Conservationists in Alaska amplified those ideas. "From the moment Secretary Zinke paraded in on horseback he’s presided over a reign of terror for our most cherished wild places," said Adam Kolton, executive director of the Alaska Wilderness League. He noted "rushed leasing and exploration in the Arctic National Wildlife Refuge" and "arbitrary and reckless" deadlines for review.

Not everyone expressed as much dismay.

Sen. Lisa Murkowski (R-Alaska), a longtime proponent of drilling in ANWR, called Zinke "a strong partner for Western states and for Alaska in particular."

"After years of frustration with the department, he came in and took a very different approach — he listened to us, built a great team and worked with us to advance our priorities," she said.

Similarly, Rep. Rob Bishop (R-Utah), outgoing chairman of the House Natural Resources Committee, said Zinke had a better vision for the future. "Where others dithered, he got stuff done. We owe him a debt of gratitude," he said in a statement.

Zinke’s Washington legacy appears to be a sharp contrast to the one he crafted as a state legislator and congressman in Montana, noted Jayson O’Neill of the Western Values Project. About 10 years ago, he drove a light-blue Prius and signed a letter urging Obama to fight climate change.

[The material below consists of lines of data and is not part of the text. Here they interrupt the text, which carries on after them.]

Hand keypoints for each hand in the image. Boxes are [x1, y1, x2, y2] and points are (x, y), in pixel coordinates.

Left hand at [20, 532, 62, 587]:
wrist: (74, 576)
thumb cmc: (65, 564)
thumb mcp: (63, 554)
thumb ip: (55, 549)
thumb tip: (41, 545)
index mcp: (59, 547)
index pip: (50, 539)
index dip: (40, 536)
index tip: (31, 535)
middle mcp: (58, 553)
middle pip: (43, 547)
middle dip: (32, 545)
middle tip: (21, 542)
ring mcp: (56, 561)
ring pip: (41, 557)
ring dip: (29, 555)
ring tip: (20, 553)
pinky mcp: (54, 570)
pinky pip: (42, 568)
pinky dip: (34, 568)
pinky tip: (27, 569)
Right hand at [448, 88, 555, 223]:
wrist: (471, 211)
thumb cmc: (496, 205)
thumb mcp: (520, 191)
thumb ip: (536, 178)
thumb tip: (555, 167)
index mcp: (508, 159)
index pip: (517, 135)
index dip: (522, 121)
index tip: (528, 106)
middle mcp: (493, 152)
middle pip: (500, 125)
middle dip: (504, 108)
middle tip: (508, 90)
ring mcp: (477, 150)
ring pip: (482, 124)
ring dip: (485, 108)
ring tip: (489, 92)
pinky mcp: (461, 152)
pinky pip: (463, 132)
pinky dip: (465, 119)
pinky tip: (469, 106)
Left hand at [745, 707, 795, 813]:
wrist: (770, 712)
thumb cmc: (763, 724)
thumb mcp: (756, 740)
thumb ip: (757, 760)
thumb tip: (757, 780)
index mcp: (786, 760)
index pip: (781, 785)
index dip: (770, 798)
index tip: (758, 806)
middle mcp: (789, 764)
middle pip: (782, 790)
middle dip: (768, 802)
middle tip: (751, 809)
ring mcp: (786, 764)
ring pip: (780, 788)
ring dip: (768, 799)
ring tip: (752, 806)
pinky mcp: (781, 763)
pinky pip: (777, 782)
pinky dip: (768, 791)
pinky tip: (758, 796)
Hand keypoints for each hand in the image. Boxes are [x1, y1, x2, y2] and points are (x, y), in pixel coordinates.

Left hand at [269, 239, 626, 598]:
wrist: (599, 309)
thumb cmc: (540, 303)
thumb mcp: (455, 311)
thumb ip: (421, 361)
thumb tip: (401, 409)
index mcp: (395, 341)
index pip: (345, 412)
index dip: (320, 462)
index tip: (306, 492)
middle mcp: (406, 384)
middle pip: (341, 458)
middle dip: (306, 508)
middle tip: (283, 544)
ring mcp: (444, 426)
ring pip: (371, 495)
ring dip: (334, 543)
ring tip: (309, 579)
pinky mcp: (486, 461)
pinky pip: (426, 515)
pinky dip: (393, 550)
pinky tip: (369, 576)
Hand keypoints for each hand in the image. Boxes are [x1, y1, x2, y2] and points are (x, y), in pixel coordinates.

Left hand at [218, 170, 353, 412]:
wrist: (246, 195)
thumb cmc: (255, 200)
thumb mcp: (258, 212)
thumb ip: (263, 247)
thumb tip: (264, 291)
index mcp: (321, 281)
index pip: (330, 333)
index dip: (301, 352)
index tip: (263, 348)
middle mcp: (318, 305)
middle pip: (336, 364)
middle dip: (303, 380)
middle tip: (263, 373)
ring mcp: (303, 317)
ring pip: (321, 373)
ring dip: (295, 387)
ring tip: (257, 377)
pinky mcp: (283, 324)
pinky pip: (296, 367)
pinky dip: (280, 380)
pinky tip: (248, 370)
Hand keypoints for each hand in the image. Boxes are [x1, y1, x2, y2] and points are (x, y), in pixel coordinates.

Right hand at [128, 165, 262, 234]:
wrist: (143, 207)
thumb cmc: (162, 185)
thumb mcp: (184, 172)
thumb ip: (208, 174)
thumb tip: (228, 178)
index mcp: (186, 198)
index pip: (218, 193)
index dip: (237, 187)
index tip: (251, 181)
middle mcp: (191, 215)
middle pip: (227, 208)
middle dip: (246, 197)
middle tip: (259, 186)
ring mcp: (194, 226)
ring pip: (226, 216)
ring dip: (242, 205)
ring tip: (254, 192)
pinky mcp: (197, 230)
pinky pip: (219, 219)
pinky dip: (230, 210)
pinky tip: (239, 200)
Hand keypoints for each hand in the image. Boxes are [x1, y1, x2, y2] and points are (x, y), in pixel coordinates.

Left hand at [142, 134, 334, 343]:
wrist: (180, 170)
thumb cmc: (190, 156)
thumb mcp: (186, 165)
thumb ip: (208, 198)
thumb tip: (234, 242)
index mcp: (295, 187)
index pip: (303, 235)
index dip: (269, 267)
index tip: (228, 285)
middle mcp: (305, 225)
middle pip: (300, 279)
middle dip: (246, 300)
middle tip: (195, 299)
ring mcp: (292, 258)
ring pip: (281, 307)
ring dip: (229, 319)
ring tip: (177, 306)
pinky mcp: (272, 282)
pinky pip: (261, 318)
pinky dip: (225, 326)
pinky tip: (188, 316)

About two weeks ago, Zinke pushed back against the narrative surrounding the National Climate Assessment while acknowledging the hard work of the government scientists. Ultimately, he argued that the media has told the worst-case-scenario climate tale: "Statistically, we don’t know," he said, according to a video posted online.

Zinke’s departure has been expected for months. More broadly, getting out of Washington has been at the heart of Zinke’s mission. He had ambitious, if somewhat ambiguous, plans to reorganize Interior, pushing to send many of the departments and federal employees out West to be closer to the land they managed.

As for Zinke, he will be following his own advice in getting out of Washington — at least for now.